◆ **Work required**
Instruction for the entries that follow: retype exactly the lines from the line with "## Reporting a Vulnerability" to the line with "These Tools are", both included, and omit all others.
START Records supplied
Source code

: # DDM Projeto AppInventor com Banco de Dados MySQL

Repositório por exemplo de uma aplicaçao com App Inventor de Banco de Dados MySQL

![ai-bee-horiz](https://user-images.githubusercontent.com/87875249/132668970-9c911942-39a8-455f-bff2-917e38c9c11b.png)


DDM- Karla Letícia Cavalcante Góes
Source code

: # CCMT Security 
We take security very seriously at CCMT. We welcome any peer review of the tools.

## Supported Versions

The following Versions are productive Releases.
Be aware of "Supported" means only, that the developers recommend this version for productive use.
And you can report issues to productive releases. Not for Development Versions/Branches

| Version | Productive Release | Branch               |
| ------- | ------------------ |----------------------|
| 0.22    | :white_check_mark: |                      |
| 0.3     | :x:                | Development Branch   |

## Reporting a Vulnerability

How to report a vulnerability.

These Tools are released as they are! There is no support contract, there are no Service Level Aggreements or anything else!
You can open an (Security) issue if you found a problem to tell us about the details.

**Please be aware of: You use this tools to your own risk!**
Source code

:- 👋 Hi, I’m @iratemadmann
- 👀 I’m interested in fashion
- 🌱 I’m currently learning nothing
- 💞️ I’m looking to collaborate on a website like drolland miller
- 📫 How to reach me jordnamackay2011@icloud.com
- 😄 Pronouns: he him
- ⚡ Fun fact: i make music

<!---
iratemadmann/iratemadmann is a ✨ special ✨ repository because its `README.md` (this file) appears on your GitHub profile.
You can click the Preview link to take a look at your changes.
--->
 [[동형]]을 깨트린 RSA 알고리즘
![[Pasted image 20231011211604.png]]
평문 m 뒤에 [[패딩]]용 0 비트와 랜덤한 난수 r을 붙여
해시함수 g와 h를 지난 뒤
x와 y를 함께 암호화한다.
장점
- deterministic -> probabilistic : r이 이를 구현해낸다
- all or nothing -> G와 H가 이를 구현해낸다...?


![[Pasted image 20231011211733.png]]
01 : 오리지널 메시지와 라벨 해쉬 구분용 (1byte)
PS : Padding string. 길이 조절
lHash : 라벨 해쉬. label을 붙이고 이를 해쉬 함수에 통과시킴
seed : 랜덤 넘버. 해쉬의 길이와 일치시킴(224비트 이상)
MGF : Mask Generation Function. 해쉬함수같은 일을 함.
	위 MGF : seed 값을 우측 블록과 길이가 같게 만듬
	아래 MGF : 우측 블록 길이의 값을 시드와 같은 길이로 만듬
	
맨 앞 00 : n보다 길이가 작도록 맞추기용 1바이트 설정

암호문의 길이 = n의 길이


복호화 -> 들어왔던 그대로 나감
END Records supplied
◆ **Exercise answer**
## Reporting a Vulnerability

How to report a vulnerability.

These Tools are released as they are! There is no support contract, there are no Service Level Aggreements or anything else!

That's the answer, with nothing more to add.